Hummingbird Project Wrap-Up
Humans are remarkably good and recognising one another from both the face and the voice. However, humans are not alone in being able to perform these tasks. Computer algorithms can now identify faces and voices, with performance approaching (and sometimes exceeding) that of human perceivers under certain conditions. The aim of the Hummingbird Project was to (i) compare performance of humans and computer algorithms on face and voice matching (verification) tasks and (ii) determine whether building in human-like strategies could improve algorithm transparency and performance.
The first phase of the Hummingbird Project focused on face recognition. The goal of this phase of work was to identify the strategies used by humans during face recognition and then to find innovative ways of incorporating these strategies into the computer algorithms in the hope of enhancing capability. A broad survey of the human face recognition literature revealed four factors of importance: facial distinctiveness, facial familiarity, internal feature weighting, and the use of 3D information. While facial distinctiveness and familiarity showed little effect on algorithm performance, differentially weighting internal features of the face – the t-shaped region of the face encompassing the eyes, nose, and mouth – produced a robust improvement in performance.
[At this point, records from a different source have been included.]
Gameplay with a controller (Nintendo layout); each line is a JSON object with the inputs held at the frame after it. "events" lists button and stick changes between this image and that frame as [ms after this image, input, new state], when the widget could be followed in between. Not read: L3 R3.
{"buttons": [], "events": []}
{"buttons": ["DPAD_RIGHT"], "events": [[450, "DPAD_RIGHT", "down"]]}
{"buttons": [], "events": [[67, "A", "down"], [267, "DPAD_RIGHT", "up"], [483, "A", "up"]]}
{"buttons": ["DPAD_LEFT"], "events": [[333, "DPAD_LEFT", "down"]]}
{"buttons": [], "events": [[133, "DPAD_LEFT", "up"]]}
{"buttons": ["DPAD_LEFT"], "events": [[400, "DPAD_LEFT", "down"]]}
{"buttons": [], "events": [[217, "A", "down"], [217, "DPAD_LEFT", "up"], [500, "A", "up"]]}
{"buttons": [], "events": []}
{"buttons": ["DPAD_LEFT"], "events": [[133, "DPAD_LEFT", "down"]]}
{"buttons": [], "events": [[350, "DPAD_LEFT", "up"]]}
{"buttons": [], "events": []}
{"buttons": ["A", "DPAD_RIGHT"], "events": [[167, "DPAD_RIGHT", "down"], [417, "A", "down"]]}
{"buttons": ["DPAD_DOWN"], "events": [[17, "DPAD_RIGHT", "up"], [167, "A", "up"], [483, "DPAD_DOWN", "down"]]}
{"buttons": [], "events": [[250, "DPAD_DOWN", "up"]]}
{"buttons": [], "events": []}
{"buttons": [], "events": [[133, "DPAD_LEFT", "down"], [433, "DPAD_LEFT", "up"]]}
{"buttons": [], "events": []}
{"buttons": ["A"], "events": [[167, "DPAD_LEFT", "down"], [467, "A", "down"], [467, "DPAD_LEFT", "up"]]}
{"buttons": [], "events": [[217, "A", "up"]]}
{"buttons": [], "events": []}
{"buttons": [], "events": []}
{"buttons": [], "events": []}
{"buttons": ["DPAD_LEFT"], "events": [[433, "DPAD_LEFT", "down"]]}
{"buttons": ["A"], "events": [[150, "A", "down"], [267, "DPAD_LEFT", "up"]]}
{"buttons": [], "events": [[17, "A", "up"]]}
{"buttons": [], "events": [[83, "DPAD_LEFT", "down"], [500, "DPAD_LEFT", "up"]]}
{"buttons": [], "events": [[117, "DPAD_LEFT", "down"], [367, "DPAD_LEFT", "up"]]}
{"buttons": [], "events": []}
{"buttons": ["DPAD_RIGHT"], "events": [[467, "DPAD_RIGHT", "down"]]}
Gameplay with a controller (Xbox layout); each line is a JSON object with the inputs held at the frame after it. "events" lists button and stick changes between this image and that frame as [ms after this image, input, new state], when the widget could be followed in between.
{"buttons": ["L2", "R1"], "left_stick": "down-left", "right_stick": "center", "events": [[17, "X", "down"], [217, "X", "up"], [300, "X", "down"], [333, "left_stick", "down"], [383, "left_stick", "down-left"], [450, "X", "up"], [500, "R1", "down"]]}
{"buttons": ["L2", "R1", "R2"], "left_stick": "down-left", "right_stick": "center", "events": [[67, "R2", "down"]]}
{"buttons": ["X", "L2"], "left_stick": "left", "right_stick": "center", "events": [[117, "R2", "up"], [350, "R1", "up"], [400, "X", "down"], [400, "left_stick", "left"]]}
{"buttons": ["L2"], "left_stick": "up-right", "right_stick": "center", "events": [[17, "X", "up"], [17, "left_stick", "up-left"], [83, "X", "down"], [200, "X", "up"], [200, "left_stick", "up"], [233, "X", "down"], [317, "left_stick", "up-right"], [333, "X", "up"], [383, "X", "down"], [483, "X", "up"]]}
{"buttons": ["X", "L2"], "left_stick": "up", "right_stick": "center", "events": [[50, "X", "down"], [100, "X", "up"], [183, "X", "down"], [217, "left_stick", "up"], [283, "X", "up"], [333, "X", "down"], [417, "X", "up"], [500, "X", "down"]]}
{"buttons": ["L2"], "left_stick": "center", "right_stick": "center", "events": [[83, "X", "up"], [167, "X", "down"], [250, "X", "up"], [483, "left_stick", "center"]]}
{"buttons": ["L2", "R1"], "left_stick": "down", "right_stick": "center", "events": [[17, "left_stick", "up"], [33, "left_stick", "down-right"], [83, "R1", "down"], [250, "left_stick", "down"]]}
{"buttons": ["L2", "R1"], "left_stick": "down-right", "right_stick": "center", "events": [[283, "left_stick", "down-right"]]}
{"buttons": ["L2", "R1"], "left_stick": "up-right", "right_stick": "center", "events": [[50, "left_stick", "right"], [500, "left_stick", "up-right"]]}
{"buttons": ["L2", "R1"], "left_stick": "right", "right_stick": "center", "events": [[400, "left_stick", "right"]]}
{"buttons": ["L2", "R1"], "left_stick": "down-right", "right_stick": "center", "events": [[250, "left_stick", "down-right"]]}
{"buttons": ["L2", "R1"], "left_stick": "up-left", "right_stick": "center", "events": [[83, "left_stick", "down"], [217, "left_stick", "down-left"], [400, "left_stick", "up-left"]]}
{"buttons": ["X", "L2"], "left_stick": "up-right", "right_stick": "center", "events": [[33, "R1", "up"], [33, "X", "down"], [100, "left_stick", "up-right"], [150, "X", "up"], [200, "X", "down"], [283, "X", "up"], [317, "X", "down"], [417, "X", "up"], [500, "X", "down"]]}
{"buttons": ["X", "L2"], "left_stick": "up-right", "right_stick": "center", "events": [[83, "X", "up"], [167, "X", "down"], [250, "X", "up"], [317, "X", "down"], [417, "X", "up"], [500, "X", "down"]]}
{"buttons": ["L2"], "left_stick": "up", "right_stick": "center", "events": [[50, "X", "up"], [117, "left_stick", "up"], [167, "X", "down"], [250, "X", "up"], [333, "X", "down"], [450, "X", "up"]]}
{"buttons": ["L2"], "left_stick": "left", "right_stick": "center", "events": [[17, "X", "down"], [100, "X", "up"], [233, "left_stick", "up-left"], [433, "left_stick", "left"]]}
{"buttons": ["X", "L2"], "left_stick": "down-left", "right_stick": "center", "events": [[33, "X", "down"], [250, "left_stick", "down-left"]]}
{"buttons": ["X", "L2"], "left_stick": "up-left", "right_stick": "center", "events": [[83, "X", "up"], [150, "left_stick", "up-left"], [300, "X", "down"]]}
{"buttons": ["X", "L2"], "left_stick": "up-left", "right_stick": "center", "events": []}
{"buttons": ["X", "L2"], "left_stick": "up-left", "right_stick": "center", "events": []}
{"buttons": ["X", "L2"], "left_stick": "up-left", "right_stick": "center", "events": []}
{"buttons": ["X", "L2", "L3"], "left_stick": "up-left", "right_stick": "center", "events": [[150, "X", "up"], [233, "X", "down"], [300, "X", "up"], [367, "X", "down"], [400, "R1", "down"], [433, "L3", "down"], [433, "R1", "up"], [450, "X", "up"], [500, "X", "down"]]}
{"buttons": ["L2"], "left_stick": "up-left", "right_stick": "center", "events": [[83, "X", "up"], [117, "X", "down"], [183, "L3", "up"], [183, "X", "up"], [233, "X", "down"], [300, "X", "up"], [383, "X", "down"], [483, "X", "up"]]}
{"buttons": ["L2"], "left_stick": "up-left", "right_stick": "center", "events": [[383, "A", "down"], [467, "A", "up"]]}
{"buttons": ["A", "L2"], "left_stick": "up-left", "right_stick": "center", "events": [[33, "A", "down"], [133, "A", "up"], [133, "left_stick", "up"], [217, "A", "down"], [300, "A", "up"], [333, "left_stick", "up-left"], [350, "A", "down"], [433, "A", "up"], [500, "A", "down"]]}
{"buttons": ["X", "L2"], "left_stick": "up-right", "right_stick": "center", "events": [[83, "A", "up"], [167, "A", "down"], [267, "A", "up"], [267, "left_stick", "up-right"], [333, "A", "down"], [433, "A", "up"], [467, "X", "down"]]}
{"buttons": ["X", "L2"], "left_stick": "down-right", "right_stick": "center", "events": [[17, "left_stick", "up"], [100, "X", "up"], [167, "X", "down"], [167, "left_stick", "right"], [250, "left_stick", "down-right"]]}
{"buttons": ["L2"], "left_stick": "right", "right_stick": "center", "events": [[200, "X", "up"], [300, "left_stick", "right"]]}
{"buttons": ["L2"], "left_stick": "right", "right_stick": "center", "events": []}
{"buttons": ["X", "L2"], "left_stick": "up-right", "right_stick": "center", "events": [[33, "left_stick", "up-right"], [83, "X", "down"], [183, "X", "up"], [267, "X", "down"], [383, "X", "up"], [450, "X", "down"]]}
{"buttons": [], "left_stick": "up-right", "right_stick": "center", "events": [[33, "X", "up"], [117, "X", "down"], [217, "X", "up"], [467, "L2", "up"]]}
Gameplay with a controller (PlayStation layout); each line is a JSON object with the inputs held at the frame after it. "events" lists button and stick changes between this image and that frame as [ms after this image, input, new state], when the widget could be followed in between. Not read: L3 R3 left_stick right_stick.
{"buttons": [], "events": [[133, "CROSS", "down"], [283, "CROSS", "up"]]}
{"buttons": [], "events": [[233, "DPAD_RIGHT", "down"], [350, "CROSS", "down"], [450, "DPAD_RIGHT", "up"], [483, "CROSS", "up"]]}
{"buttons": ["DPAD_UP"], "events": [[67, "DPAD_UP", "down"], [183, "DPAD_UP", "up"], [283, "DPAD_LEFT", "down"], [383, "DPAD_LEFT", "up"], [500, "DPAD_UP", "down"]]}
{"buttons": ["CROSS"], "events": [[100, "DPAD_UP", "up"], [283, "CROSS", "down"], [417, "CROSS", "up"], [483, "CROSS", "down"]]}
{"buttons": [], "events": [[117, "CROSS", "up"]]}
Similarly, generating a 3D face from a single 2D image proved effective in correcting for variations in viewpoint across different images. Thus, the strengths of the human perceiver can successfully be captured in an automated process, improving both transparency and capability. For a full report of the findings, follow this link .
The second phase of the Hummingbird Project focused on voice recognition. The goal of this phase of work was to test human and algorithm performance under different listening conditions and determine whether the strategies used by humans could be incorporated into the algorithm to enhance capability. Experimental studies of human voice recognition revealed the vulnerability of unfamiliar voice matching to changes in speech style, background noise, telephone, disguise, and temporal reversal. In contrast, the algorithms arrived at the correct identity decision 100% of the time. Nonetheless, the degree of similarity between the enrolment and verification voice samples (indicated by a ‘similarity’ or ‘distance’ score) was adversely affected by a change in speech style, background noise, telephone, and disguise in a similar pattern to that observed in human perceivers. A notable difference between the human perceivers and algorithms was observed for unintelligible voice samples. While human performance was significantly worse of unintelligible speech clips, the algorithm was unaffected. The fact that that the computer algorithms outperformed humans under all listening conditions tested, poses an interesting question to the Hummingbird team: given that humans perform relatively poorly on voice recognition tasks, is it wise to build human-like strategies into the algorithm? Would this help or hinder performance? Work on this is question is underway and will extend until March 2020.
Although the Hummingbird Project will come to a close soon, these initial findings demonstrate that human-like strategies can be successfully incorporated into computer algorithms in order to improve transparency and performance. On-going work will explore fusion between human and machine decision-makers. These findings provide valuable information to the biometrics community in situations such as border patrol (faces) and telephone banking (voices) where algorithms are regularly being used to verify one’s identity. Not only do these findings demonstrate the conditions in which the algorithms may be vulnerable, but they also suggest ways of incorporating human-like strategies in order to overcome these vulnerabilities.